Historically, patients were taken off warfarin with any type of bleeding injury at all. Now, EPs balance the risk of a fall with the risk of bleeding and dying, according to Peacock. “EPs should use the CHA2DS2-VASc score to evaluate stroke risk,” he says. If the patient scores a 4 on that scale, there is approximately a 4% risk of stroke in the next year.
“That’s a pretty high risk of having a stroke, and having a stroke is way worse than having a broken leg,” Peacock says. “But the reality is patients with high scores should be on anticoagulants” in the absence of clear contraindications.
• No one knows the patient is taking anticoagulants. “If there is a reason a normal history cannot be obtained, the chart should reflect the issue,” Calkins says.
If the patient cannot provide a reliable medication history, identifying family members with information “can be essential to determine proper treatment,” she adds.
• The EP fails to obtain a CT scan. “Diagnosing intracranial hemorrhage is not very difficult,” Peacock says.

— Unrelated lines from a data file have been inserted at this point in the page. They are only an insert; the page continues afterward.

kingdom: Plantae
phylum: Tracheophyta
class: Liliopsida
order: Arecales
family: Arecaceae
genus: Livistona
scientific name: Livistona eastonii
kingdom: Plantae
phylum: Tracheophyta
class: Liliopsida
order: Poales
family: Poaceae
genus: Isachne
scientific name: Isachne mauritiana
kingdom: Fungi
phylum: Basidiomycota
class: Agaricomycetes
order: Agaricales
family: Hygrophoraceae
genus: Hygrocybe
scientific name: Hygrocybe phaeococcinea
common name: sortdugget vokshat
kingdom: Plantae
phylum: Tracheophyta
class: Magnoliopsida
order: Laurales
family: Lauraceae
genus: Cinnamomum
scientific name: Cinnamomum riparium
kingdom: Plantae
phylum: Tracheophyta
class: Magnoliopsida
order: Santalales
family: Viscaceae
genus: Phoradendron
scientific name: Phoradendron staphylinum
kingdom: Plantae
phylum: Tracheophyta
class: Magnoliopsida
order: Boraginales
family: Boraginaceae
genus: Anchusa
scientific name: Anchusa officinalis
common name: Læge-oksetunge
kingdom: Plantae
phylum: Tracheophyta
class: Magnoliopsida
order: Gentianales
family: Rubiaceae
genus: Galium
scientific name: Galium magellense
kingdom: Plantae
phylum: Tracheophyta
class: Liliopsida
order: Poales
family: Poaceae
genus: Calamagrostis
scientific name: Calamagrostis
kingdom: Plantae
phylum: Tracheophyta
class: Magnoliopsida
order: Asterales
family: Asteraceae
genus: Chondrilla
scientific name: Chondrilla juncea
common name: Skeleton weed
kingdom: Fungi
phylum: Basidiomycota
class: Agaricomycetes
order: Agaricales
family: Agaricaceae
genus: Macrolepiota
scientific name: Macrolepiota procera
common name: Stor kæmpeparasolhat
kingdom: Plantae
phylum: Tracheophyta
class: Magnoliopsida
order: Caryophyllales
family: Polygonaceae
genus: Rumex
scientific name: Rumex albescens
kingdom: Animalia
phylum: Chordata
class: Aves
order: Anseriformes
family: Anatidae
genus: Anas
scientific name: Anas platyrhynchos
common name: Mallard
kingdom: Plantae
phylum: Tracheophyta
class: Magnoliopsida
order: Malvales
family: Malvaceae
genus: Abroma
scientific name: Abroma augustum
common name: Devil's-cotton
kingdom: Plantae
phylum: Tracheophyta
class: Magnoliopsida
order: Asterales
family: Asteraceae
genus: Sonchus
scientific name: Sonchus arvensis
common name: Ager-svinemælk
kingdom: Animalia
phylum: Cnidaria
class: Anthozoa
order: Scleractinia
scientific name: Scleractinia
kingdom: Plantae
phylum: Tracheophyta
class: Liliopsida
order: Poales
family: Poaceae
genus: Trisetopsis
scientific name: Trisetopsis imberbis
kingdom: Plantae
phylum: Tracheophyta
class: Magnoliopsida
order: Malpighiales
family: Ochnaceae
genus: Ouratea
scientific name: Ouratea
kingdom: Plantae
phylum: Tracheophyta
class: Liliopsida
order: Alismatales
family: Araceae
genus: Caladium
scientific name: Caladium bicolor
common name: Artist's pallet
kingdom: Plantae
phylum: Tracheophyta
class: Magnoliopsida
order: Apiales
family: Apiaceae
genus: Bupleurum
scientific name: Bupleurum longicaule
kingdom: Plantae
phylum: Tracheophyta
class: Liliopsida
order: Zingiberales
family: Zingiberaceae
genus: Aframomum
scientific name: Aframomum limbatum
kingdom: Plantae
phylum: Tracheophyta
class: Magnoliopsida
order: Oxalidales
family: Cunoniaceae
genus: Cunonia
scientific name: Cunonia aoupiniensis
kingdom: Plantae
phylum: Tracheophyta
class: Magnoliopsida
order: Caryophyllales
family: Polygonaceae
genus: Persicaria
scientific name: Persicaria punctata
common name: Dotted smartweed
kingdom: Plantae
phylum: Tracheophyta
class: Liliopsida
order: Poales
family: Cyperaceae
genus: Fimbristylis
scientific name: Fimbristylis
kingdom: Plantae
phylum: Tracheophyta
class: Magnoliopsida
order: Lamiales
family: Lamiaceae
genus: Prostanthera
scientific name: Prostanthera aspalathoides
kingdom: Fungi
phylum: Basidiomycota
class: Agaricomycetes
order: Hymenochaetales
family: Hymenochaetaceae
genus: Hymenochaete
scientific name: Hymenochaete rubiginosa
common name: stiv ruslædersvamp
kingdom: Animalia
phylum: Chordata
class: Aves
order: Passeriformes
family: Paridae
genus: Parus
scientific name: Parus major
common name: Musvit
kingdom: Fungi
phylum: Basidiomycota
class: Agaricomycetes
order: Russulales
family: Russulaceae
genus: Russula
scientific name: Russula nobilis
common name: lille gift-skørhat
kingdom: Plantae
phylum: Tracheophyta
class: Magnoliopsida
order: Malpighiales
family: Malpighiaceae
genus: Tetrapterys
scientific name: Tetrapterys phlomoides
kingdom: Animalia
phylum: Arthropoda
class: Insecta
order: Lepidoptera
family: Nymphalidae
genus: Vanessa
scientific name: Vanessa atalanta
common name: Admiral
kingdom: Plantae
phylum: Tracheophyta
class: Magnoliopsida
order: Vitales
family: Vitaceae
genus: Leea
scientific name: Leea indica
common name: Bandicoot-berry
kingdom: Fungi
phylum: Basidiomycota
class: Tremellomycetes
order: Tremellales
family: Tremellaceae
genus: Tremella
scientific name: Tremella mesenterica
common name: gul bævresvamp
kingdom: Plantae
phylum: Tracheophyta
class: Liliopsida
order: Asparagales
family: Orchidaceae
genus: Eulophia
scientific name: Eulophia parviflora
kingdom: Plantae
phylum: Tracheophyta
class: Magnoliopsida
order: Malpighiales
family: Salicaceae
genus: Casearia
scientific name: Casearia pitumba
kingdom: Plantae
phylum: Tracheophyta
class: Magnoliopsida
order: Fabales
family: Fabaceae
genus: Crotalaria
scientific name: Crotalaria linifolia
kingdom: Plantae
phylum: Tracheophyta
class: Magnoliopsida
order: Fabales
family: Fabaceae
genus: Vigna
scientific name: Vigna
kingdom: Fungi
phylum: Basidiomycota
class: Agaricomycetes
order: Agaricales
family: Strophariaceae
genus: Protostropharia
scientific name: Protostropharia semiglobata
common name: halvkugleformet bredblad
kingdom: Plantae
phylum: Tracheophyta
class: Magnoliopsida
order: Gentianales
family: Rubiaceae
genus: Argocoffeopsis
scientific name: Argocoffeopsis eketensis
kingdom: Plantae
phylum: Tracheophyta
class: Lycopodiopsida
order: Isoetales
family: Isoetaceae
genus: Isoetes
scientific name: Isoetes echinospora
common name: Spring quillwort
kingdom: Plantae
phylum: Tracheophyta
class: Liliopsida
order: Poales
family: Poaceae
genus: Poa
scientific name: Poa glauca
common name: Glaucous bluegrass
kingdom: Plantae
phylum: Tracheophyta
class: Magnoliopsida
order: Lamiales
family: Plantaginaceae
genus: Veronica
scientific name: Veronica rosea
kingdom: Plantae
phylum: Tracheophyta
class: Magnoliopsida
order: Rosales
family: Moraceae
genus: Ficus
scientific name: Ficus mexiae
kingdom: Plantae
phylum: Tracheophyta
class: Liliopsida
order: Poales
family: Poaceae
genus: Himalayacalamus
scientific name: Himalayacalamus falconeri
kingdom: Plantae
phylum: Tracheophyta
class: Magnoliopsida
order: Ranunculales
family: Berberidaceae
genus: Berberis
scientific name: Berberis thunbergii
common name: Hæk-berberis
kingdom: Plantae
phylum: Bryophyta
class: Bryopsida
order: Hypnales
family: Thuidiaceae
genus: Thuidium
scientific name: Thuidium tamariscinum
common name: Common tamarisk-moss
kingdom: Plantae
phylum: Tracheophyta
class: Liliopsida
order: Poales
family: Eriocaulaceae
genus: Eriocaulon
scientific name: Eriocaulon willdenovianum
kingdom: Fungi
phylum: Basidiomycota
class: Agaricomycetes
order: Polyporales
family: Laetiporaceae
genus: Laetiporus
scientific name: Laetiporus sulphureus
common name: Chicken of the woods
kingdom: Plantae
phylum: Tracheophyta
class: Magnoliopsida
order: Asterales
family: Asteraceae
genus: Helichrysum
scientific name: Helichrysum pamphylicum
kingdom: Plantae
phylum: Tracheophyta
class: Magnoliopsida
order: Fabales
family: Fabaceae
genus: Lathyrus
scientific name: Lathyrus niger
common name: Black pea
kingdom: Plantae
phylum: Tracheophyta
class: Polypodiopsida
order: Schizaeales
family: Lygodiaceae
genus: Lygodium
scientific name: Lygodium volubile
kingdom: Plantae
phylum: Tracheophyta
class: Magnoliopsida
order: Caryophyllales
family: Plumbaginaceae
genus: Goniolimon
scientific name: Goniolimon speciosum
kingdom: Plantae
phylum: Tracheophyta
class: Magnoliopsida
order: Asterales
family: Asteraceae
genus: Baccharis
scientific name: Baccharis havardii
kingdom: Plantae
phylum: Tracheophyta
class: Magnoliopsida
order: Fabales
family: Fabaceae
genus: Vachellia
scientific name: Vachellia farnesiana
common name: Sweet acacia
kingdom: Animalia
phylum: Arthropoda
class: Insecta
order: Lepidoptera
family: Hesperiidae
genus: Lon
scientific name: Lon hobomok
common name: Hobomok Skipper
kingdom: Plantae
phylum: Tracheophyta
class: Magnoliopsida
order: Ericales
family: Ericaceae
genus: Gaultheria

Patients are profoundly symptomatic, and it is quite visible on the CT.
“The trick is making sure to get the CT scan for any patient with symptoms consistent with an intracranial hemorrhage or head trauma on anticoagulants,” Peacock adds.
• EPs fail to administer reversal agents — or fail to explain why they did not. “Reversal agents are now available, in some fashion, for all the anticoagulants,” Peacock notes. “But there is a fair amount of subjective judgment required for the appropriate administration.”
Some, such as fresh frozen plasma (the reversal agent for warfarin), can lead to complications. Others are costly; for example, andexanet alfa costs in the range of $50,000 for some reversals. “You may get pushback from your hospital,” Peacock says. “But it’s going to be really hard to defend a case when the patient comes to the ED and dies and there’s an antidote you didn’t use.”
Statements from defense experts on why the antidote would not have changed the bad outcome anyway are likely to fall on deaf ears. “In patients with a small hemorrhage, it will be very difficult to explain why you didn’t treat aggressively,” Peacock cautions. Futile cases also can be legally problematic. If a patient experiences a massive intracranial hemorrhage, and registers a Glasgow coma scale score of less than 8, and they are barely responsive, “you can give them the antidote but it won’t change anything,” Peacock says. “At some point it’s futile. Documenting your belief of why it’s futile is probably pretty smart.”
Family members still may contact an attorney, believing the antidote could have saved the patient. “Putting down documentation of why you did what you did is one way of preventing a lawsuit,” Peacock advises. “It would also be good to have a neurosurgical opinion documented.”
A plaintiff attorney might allege that an expensive antidote was not offered because the patient was uninsured, a minority, or homeless. “They may say ‘Had it been a wealthy suburbanite, you would have done something different,’” Peacock offers, adding that good documentation on the futility of the situation “can guard against allegations that decision-making was based on bias, costs, or ability to pay instead of medical necessity.”
Allegations in ED malpractice claims involving anticoagulants can include improper administration, improper withholding, and failure to continue the drug during hospitalization.